> Work instruction:
Exactly the lines from the one with "Mutiara Sentosa 2 di perairan…" through the end of the records below are to be output, the first and last included, and no others.

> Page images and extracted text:
───
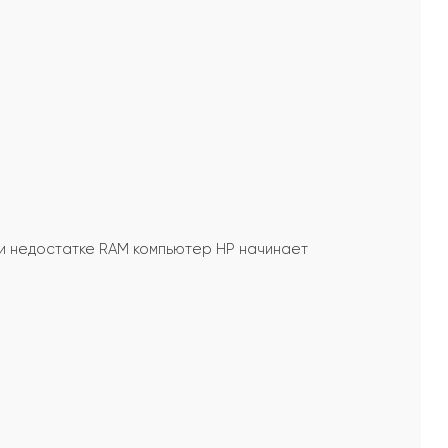
и недостатке RAM компьютер HP начинает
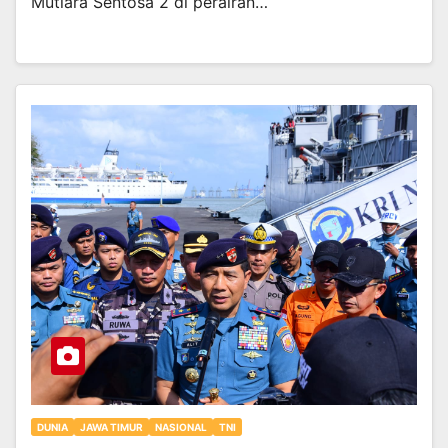
Mutiara Sentosa 2 di perairan…
DUNIA
JAWA TIMUR
NASIONAL
TNI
───
> Answer space:
Mutiara Sentosa 2 di perairan…
DUNIA
JAWA TIMUR
NASIONAL
TNI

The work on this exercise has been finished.